> **GIVEN TEXT**:
◇ ◇ ◇ ◇
I can really see your DPw/header combo causing this issue its hard to say either way though just a possibility.

one thing is for sure though, nothing wrong with AWE's build quality.


----------



## A.k.A Funky Chicken (Oct 11, 2011)

jaja123 said:


> for me at 2500 rpm it is probably loud enough to overpower a conversation but other than that rpm its fine


i had a v8 dakota with cat back on it with a flowmaster and yea i no its a complete different sound coming from a v8 but the drone was only bad when i was really taking it up in the rpms hard.. so i could only imagine it would be the same way with what i wanna do now.. thanks jaja123 :thumbup:


----------



## thygreyt (Jun 7, 2009)

when the first hanger broke, the car had the stock headers and downpipe.

after you see the thin-ness of the mufflers, and having them break twice, then it makes you wonder about "awe quality"


----------



## tchilds (Nov 21, 2008)

haha touche


----------



## H3LVTCA (Oct 27, 2004)

Road Boss said:


> I vote magnaflow.:thumbup:


x2. Magnaflow sounds fantastic IMO and is a quality build.

Here's a "teaser" video I made back in April. I am currently working on a new version that will be uploaded and shared soon.


----------



## jaja123 (Jan 17, 2011)

Magnaflow is just that exhaust that sounds great on almost anything. It has great build quality as well as being rather inexpensive.


----------



## STEC06 (May 17, 2008)

thygreyt said:


> do yourself a favor, and go magnaflow!


This sounds awesome. :thumbup:


----------



## Laser04 (May 25, 2006)

Just got this today... kind of whoring my new catback... but not really, kind of relevant. I'll post video's once it's installed this weekend. Million Mile Warranty can't beat that, plus free shipping through Summit Racing.

Born on: 9/22/11










Free Hat  Beats a lollipop from Awe  :










Moar Stickers for my car:










Borla Catback:










Borla Stamp of approval :thumbup::thumbup:










Tips:


----------



## tchilds (Nov 21, 2008)

amazing warranty and hands down best sound. you're going to love it. give it 1,000 miles to break in before you review.
◇ ◇ ◇ ◇
> **GIVEN RECORDS**:

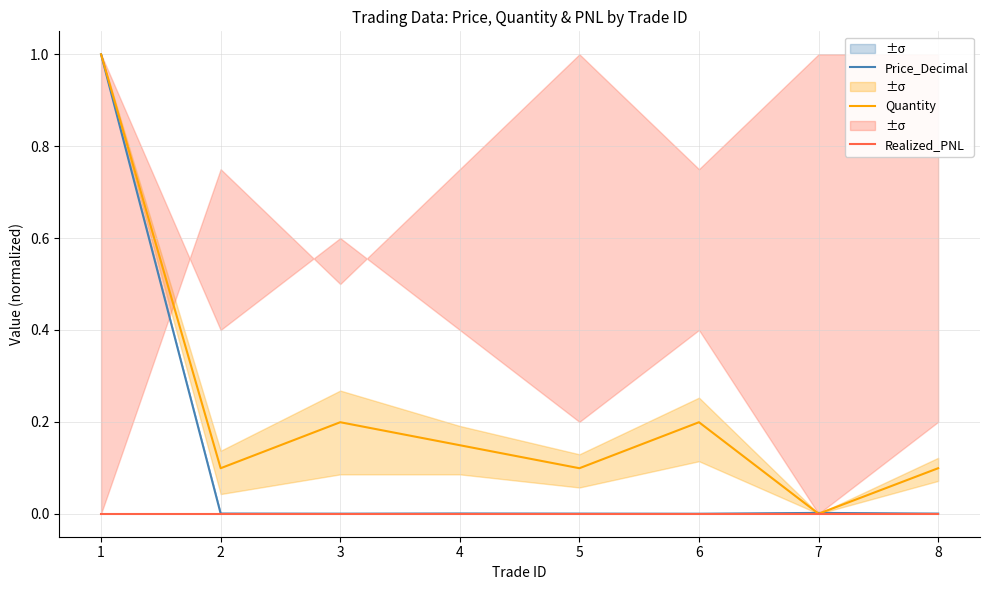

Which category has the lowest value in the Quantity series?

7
◇ ◇ ◇ ◇
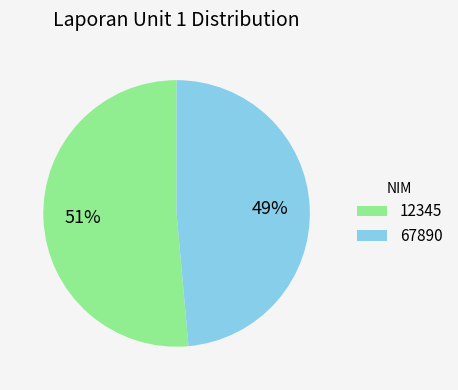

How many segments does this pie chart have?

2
◇ ◇ ◇ ◇
> **YOUR TASK**:
Please retype the stretch of the exhaust forum thread from "I can really" through "AWE's build quality.", keeping every word, space and mark unchanged.

> **EXERCISE RESULT**:
I can really see your DPw/header combo causing this issue its hard to say either way though just a possibility.

one thing is for sure though, nothing wrong with AWE's build quality.